Work in the Mahendra Damarla Lab focuses primarily on the field of vascular biology. Much of our research involves exploring alternatives to mechanical ventilation as a therapy for acute lung injury. We investigate mitogen-activated protein kinase-activated protein kinase 2 as a method to mediate apoptosis during lung vascular permeability by regulating movement of cleaved caspase 3. We have also conducted research on the prevalence of confirmatory tests in patients hospitalized with congestive heart failure or chronic obstructive pulmonary disease (COPD).

Research in the Sonye Danoff Lab includes both basic and translational studies of lung fibrosis. We have explored topics such as the role of support measures and palliative care, pulmonary manifestations of Sjogren's syndrome, idiopathic inflammatory myopathies and the treatment of cough in idiopathic pulmonary fibrosis. Our research has also involved investigating the lung as a potential target for the immune reaction in myositis.

Research in the Sanjay Desai Lab focuses primarily on clinical outcomes in survivors of critical illnesses, such as acute lung injury. We also investigate techniques to improve graduate medical education and are conducting a clinical trial on the comparative effectiveness of models that optimize patient safety and resident education. Our research examines factors such as residency work-hour reform, hand hygiene practices and the use of etiquette-based communication.

Research in the Jeffrey Dodd-o Lab aims to better understand the contributing factors of lung ischemia/reperfusion injuries and the role these injuries play in the lung dysfunction of patients soon after cardiopulmonary bypass surgery. We have created an ischemia/reperfusion model in a spontaneously breathing mouse that they use with an in situ mouse lung preparation to identify cardiopulmonary interactions that impact reperfusion-related lung injury. We are working to characterize the influence of atrial natriuretic peptide (ANP) on lung microvascular permeability.

Work in the Christian Merlo Lab includes studies on pulmonary arteriovenous malformations, outcomes in lung transplantation and treatment of cystic fibrosis (CF), and HIV-related pulmonary disease. We have studied methods of diagnosing and managing pulmonary arteriovenous malformations as well as the outcomes of adult CF patients who are infected with multiple antibiotic-resistant Pseudomonas aeruginosa. Our recent research has also explored recipient and donor variables in the success or failure of lung transplants, and ways in which national healthcare delivery systems impact lung transplant outcomes for CF patients.

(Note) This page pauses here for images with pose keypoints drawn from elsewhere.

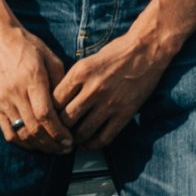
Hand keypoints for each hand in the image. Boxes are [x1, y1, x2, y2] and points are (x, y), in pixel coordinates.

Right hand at [0, 23, 73, 153]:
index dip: (58, 132)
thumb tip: (70, 104)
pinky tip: (35, 144)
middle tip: (66, 148)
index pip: (45, 115)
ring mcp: (3, 101)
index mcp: (32, 78)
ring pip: (22, 134)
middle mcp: (15, 92)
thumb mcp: (49, 57)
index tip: (70, 140)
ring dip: (39, 146)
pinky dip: (22, 142)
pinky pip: (8, 132)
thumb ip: (60, 81)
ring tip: (53, 148)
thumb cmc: (25, 44)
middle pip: (34, 129)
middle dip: (53, 143)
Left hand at [53, 31, 175, 150]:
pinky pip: (103, 138)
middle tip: (59, 132)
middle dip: (60, 129)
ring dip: (75, 139)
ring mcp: (109, 103)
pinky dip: (93, 144)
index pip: (54, 101)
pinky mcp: (124, 113)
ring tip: (73, 139)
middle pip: (65, 120)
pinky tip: (89, 142)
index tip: (50, 118)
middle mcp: (92, 89)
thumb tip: (58, 102)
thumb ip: (73, 81)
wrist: (146, 50)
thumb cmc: (116, 53)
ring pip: (82, 132)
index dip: (49, 113)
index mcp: (80, 73)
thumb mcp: (88, 61)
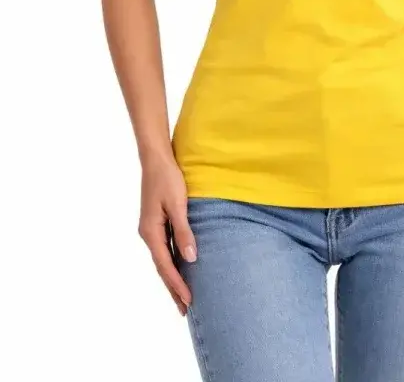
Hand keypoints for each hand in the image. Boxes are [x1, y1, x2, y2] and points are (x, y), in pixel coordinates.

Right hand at [137, 153, 197, 316]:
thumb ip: (184, 231)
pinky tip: (180, 268)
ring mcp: (151, 229)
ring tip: (183, 297)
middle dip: (173, 289)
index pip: (165, 266)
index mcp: (151, 232)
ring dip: (172, 278)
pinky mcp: (156, 223)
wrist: (156, 158)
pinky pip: (165, 249)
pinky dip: (172, 262)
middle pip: (162, 267)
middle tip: (185, 311)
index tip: (188, 302)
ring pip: (163, 259)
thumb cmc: (168, 178)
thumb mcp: (178, 204)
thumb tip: (190, 258)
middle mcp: (148, 234)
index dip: (177, 285)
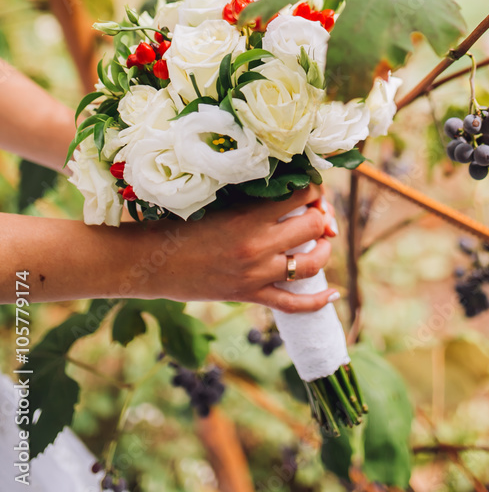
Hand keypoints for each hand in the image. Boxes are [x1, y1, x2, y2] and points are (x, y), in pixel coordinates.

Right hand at [145, 184, 338, 311]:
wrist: (151, 261)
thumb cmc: (179, 223)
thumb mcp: (218, 202)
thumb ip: (251, 198)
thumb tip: (286, 189)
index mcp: (250, 217)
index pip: (302, 196)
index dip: (314, 189)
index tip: (311, 188)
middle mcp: (258, 246)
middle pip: (314, 226)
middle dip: (322, 216)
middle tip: (317, 213)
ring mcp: (256, 274)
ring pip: (312, 263)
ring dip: (323, 249)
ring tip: (321, 241)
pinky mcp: (250, 296)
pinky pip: (294, 304)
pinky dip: (317, 301)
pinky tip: (333, 294)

The Paul M. Hassoun Lab leads research on the source and treatment of pulmonary arterial hypertension in scleroderma.

The Jia lab performs basic and translational research into the mechanisms of and therapeutic strategy for viral and bacterial infection-induced inflammatory lung diseases, one of the leading causes of death in pulmonary diseases, especially for the ongoing pandemic of the SARS-CoV-2 mediated COVID-19. Our work has identified novel roles of Angiotensin-converting enzyme 2 (ACE2) in the inflammatory response to viral and bacterial lung infection and its complex contributions into the pathogenesis and disease progression and outcome of COVID-19. In seeking to translate these findings to clinical studies, we have been working on a collaboration with other investigators, developing novel diagnostic, preventive, and therapeutic tools in combating the devastating COVID-19, even in the era of effective vaccine prevention. These studies are funded by NIAID.

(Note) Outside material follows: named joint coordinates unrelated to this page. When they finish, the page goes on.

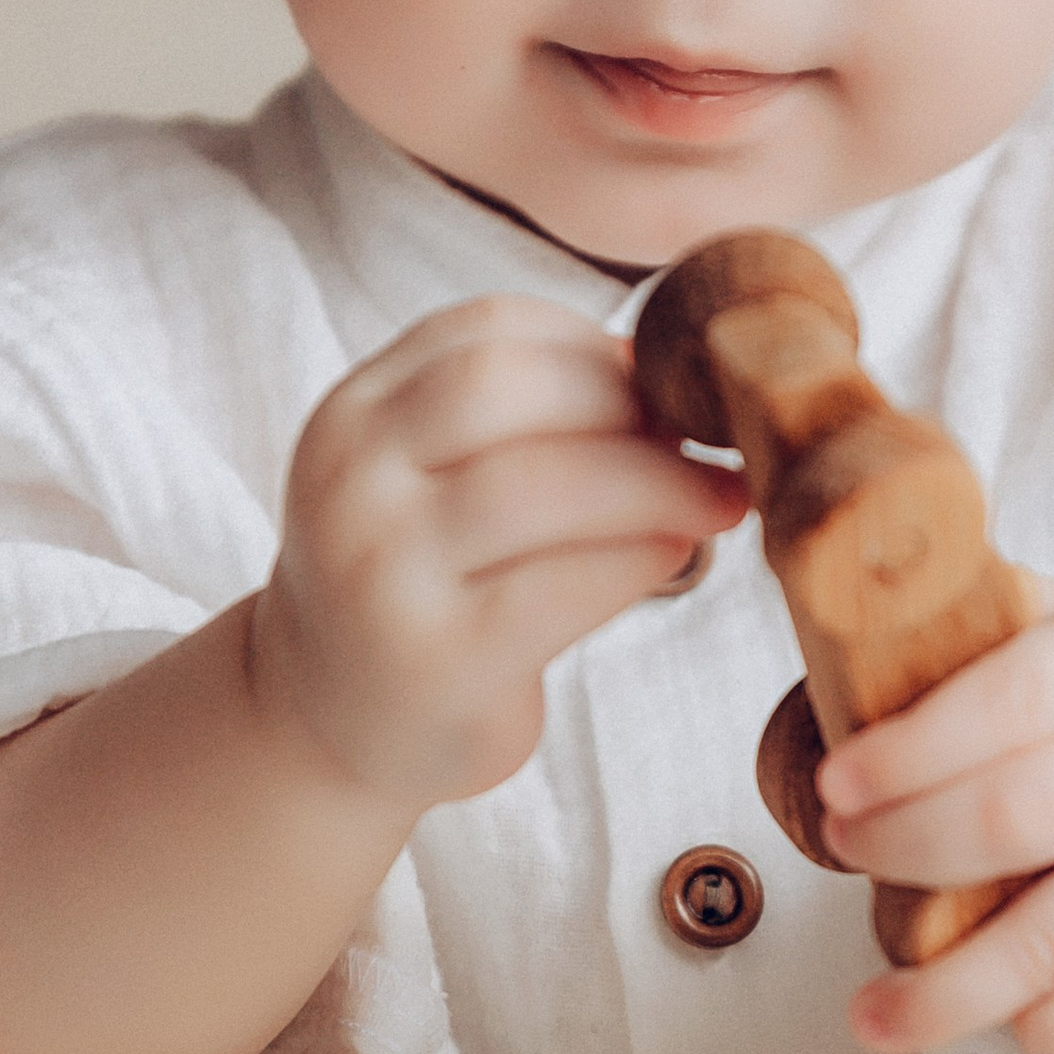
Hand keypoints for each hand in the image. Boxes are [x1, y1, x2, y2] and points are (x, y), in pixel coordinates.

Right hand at [251, 297, 745, 811]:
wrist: (333, 723)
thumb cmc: (425, 584)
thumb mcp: (437, 477)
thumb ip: (523, 415)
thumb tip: (661, 368)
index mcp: (354, 413)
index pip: (484, 330)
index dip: (594, 344)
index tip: (663, 382)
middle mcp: (350, 480)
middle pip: (506, 389)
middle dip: (629, 405)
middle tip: (709, 438)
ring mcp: (381, 573)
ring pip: (541, 485)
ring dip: (658, 483)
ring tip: (720, 496)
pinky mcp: (435, 661)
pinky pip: (560, 586)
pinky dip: (639, 558)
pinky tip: (676, 553)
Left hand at [812, 588, 1053, 1053]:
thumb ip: (968, 618)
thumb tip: (831, 610)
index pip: (1015, 695)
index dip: (912, 747)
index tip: (835, 784)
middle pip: (1017, 818)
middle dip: (905, 845)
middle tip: (844, 847)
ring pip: (1052, 945)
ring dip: (942, 992)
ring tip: (869, 1014)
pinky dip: (1035, 1032)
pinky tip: (989, 1022)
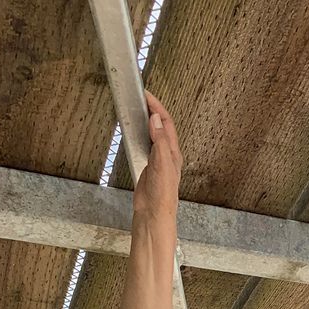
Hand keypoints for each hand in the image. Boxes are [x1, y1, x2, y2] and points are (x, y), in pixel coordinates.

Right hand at [133, 89, 183, 218]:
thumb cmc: (162, 194)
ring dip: (147, 120)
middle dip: (153, 109)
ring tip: (138, 108)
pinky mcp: (149, 166)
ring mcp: (158, 160)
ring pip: (154, 134)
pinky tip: (135, 131)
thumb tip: (156, 119)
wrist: (154, 213)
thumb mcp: (162, 164)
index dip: (157, 106)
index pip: (166, 122)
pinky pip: (146, 144)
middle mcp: (167, 154)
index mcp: (173, 152)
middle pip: (161, 126)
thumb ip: (159, 141)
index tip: (146, 94)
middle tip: (141, 97)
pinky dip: (141, 133)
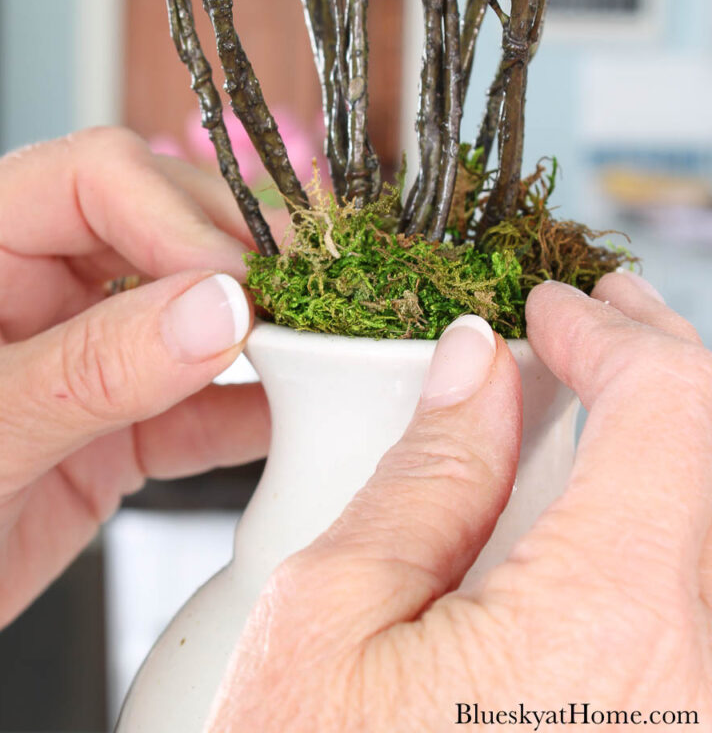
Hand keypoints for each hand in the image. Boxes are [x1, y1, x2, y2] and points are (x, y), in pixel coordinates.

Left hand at [0, 127, 269, 680]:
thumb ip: (93, 369)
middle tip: (296, 311)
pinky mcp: (115, 426)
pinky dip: (248, 413)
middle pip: (164, 228)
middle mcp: (33, 283)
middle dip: (236, 265)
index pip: (96, 177)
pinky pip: (198, 405)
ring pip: (194, 313)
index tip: (235, 284)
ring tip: (315, 354)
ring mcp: (82, 354)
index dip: (177, 216)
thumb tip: (218, 310)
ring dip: (258, 335)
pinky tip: (289, 418)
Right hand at [209, 273, 711, 730]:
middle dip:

Work in the Rachel Damico Lab explores topics within the fields of vascular biology and pulmonary medicine, with a focus on acute lung injury and apoptosis in lung diseases. Our studies have included examining idiopathic and scleroderma-associated pulmonary arterial hypertension, vascular receptor autoantibodies, and the link between inflammation and the Warburg phenomenon in patients with pulmonary arterial hypertension. We have also researched the inhibitory factor of macrophage migration and its governing of endothelial cell sensitivity to LPS-induced apoptosis.

The Franco D’Alessio Lab investigates key topics within the fields of critical care, internal and pulmonary medicine. We primarily explore immunological determinants of acute lung inflammation and repair. Our lab also investigates age-dependent lung immune response in patients with acute lung injury and acute respiratory distress syndrome (ARDS), regulatory T-cells in lung injury and repair, and modulation of alveolar macrophage innate immune response in ARDS.

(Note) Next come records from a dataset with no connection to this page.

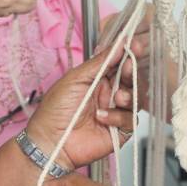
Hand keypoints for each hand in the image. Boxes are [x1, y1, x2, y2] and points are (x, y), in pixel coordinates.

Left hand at [26, 41, 142, 170]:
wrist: (50, 141)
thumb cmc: (55, 110)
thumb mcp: (75, 79)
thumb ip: (99, 63)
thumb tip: (118, 44)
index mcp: (97, 80)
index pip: (119, 63)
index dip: (128, 54)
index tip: (135, 45)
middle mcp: (108, 95)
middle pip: (131, 80)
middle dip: (132, 72)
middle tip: (128, 68)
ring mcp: (114, 112)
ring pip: (136, 99)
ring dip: (129, 95)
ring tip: (118, 97)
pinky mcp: (119, 131)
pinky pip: (131, 120)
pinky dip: (118, 116)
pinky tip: (101, 117)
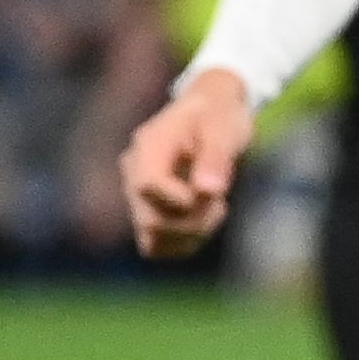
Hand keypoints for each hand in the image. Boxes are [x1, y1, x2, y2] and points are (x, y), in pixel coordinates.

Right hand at [121, 68, 253, 259]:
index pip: (147, 186)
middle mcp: (133, 172)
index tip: (213, 195)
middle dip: (194, 221)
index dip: (181, 200)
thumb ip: (217, 156)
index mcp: (148, 145)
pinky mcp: (148, 213)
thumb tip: (209, 191)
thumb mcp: (225, 128)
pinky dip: (185, 241)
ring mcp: (137, 196)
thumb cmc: (219, 116)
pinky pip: (157, 246)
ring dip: (191, 235)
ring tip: (213, 209)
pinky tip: (203, 218)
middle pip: (150, 220)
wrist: (210, 113)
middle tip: (220, 203)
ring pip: (152, 240)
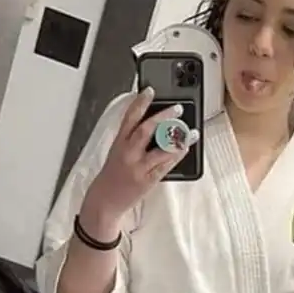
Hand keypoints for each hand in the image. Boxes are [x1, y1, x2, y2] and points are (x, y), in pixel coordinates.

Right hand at [80, 88, 196, 236]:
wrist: (104, 202)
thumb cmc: (112, 177)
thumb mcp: (117, 152)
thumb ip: (131, 138)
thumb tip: (154, 124)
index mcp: (119, 143)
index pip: (129, 117)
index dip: (139, 102)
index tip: (150, 90)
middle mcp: (128, 153)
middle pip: (146, 129)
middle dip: (163, 117)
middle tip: (178, 108)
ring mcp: (138, 168)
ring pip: (159, 149)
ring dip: (177, 138)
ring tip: (190, 131)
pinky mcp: (147, 181)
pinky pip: (165, 166)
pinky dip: (176, 156)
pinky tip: (185, 149)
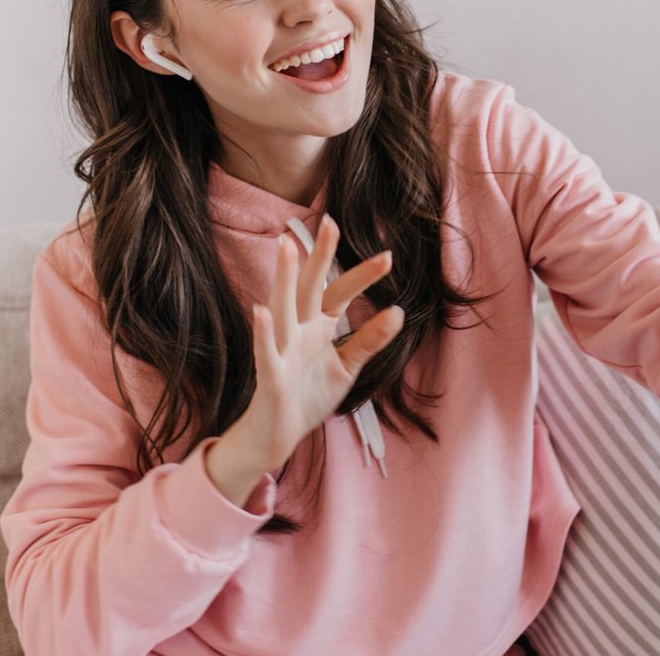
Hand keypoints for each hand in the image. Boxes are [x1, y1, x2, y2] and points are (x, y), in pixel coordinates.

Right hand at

The Robert Wise Lab conducts clinical trials to study chronic obstructive lung diseases (COPD). We investigate inhaled corticosteroids in patients with mild to moderate COPD and the effectiveness of anti-inflammatories in allowing lung growth in mild to moderate asthmatic children. Our research includes exploring the efficacy of various treatments for asthmatic women who are pregnant and of lung-volume reduction surgery for emphysema patients. We also conduct studies of the clinical epidemiology, pathobiology and treatment of interstitial lung disease in patients with scleroderma.